▶ _DATA SUPPLIED_:
• • • •
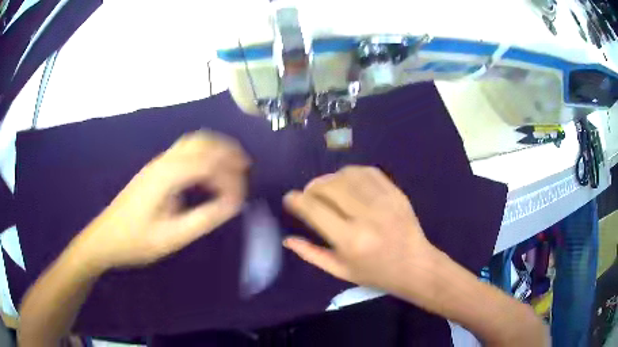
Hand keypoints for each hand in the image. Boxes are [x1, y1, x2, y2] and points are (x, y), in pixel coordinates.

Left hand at [78, 130, 249, 270]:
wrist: (104, 239)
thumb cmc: (135, 241)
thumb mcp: (171, 237)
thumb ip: (204, 219)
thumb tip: (233, 204)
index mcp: (167, 176)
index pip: (209, 163)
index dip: (230, 177)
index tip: (241, 200)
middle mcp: (163, 162)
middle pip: (202, 141)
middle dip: (227, 151)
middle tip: (246, 169)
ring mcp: (157, 164)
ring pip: (193, 142)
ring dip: (215, 149)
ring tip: (233, 167)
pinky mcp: (155, 170)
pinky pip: (185, 152)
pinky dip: (203, 156)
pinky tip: (208, 174)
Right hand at [283, 166, 441, 301]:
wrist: (415, 266)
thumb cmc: (376, 274)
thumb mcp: (340, 271)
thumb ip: (311, 254)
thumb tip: (287, 239)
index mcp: (350, 240)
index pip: (314, 210)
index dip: (296, 200)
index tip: (289, 199)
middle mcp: (366, 216)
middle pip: (329, 186)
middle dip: (312, 188)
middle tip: (309, 196)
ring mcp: (384, 201)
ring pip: (347, 175)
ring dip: (330, 179)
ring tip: (327, 190)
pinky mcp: (395, 193)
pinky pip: (368, 172)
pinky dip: (352, 173)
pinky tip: (348, 182)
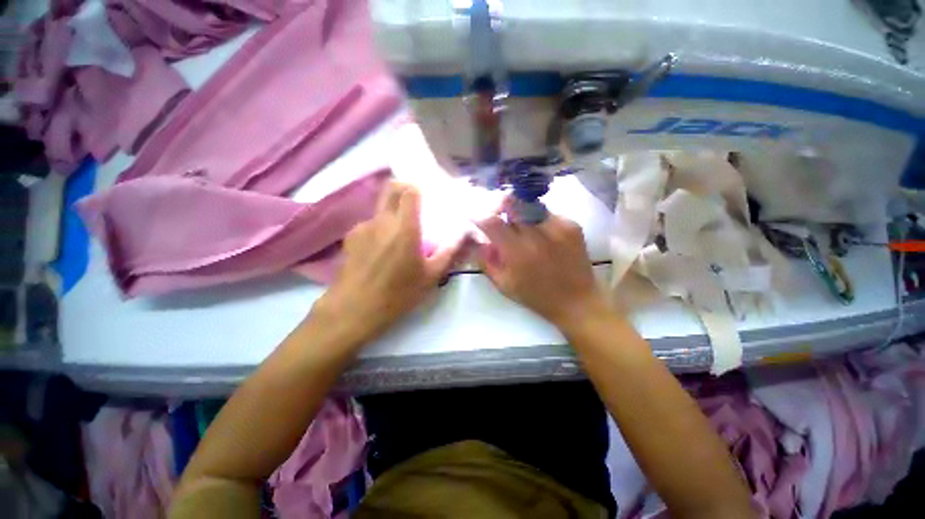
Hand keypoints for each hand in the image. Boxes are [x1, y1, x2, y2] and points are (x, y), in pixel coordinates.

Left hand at [314, 182, 462, 343]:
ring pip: (381, 209)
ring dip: (392, 214)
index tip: (427, 196)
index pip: (409, 191)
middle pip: (391, 189)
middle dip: (404, 188)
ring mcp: (363, 227)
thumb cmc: (398, 293)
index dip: (419, 188)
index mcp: (404, 228)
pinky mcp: (350, 237)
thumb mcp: (431, 276)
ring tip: (398, 238)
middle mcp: (382, 220)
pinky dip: (379, 229)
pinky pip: (370, 224)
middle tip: (415, 203)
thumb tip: (463, 234)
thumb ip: (449, 251)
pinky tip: (380, 251)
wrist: (354, 309)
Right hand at [476, 212, 610, 328]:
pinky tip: (542, 237)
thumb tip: (477, 238)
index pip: (491, 221)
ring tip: (523, 231)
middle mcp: (536, 234)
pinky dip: (537, 220)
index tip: (474, 216)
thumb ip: (486, 260)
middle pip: (510, 202)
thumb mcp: (503, 284)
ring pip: (528, 204)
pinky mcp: (571, 225)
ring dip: (519, 214)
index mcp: (517, 252)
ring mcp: (557, 226)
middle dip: (499, 207)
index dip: (479, 214)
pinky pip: (546, 213)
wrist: (577, 301)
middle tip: (499, 218)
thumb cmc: (535, 296)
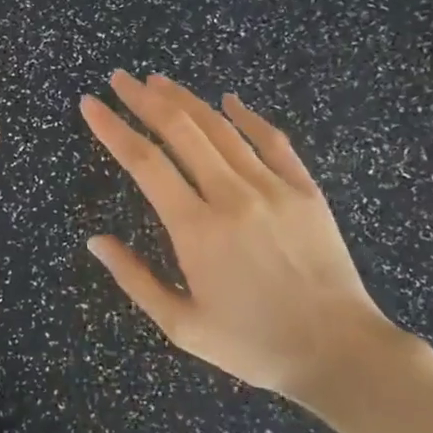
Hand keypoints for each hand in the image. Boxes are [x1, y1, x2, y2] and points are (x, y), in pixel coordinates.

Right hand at [80, 72, 402, 400]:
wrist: (341, 353)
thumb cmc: (254, 344)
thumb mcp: (182, 325)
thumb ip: (135, 279)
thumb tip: (95, 241)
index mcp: (196, 229)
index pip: (144, 162)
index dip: (112, 128)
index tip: (90, 105)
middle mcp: (232, 196)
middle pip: (181, 130)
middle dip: (144, 99)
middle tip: (120, 78)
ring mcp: (273, 188)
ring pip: (221, 128)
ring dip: (186, 99)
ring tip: (158, 81)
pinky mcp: (305, 190)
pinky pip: (272, 141)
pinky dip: (247, 117)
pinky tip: (229, 100)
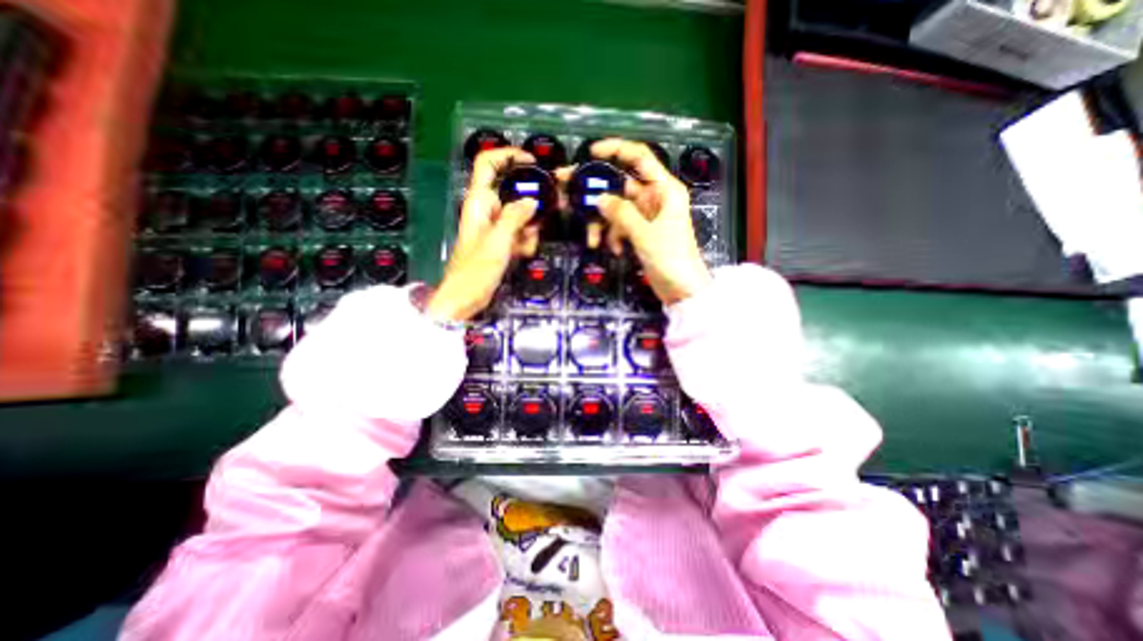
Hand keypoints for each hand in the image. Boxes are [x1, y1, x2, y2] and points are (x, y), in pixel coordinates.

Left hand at [425, 148, 542, 319]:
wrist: (466, 298)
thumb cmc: (475, 270)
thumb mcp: (498, 241)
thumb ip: (515, 217)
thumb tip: (532, 201)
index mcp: (478, 202)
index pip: (488, 163)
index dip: (508, 155)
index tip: (532, 162)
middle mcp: (486, 210)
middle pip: (512, 193)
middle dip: (529, 207)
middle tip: (538, 221)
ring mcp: (494, 227)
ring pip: (520, 216)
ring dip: (528, 230)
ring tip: (524, 247)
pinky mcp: (501, 241)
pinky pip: (519, 233)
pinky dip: (525, 242)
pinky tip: (522, 253)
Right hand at [584, 136, 710, 304]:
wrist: (682, 290)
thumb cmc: (671, 259)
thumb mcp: (645, 234)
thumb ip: (621, 214)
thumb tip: (599, 199)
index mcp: (664, 189)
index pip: (639, 157)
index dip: (616, 149)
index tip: (591, 153)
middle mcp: (655, 198)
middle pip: (620, 185)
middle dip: (595, 191)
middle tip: (567, 191)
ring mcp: (646, 216)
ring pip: (616, 209)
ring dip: (601, 223)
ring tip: (592, 240)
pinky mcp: (640, 232)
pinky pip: (620, 226)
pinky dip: (613, 237)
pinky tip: (613, 250)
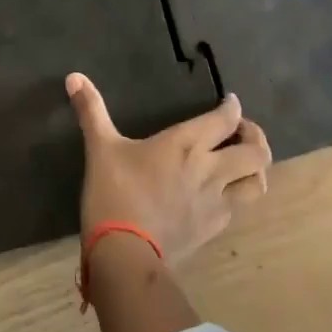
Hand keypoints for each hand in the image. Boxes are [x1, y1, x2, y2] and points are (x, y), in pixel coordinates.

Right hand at [66, 73, 271, 263]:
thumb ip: (91, 111)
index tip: (230, 103)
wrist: (125, 254)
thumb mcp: (100, 148)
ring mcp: (216, 202)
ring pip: (258, 183)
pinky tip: (223, 194)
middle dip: (256, 137)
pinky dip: (239, 195)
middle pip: (256, 152)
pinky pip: (239, 208)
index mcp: (186, 144)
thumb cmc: (114, 193)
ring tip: (242, 164)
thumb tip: (74, 76)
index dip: (233, 108)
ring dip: (256, 170)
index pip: (226, 119)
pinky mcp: (213, 229)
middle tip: (241, 133)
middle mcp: (210, 169)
• • • •
▶ _WHAT IS BEING ASKED_: Begin with the line above that has "index mcp: (404, 228)" and continue through the line that has "thumb cmc: (535, 296)", setting each one down exactly. Stop there.

▶ _RESPONSE BOX_:
index mcp: (404, 228)
pinky mcp: (350, 237)
thumb mcp: (431, 276)
ring tip: (398, 238)
middle mcp: (382, 220)
pinky dip: (379, 229)
pinky pip: (370, 224)
middle tip: (415, 203)
thumb tip: (463, 234)
thumb ip: (449, 251)
pinky tip: (380, 251)
wrist: (354, 309)
Right hand at [476, 212, 610, 328]:
pinky tip: (542, 237)
thumb tip: (477, 238)
index pip: (491, 221)
ring tip: (523, 231)
middle mcp: (536, 234)
pinky dip: (537, 220)
index tip: (474, 216)
thumb ip: (486, 260)
middle pip: (510, 202)
thumb mcp: (503, 284)
ring pip: (528, 204)
pinky mcp: (571, 225)
ring dip: (519, 214)
index mcp: (517, 252)
ring mcp: (557, 226)
middle dip: (499, 207)
index dip: (479, 214)
pinky pip: (546, 213)
wrist: (577, 301)
middle tip: (499, 218)
thumb cmc: (535, 296)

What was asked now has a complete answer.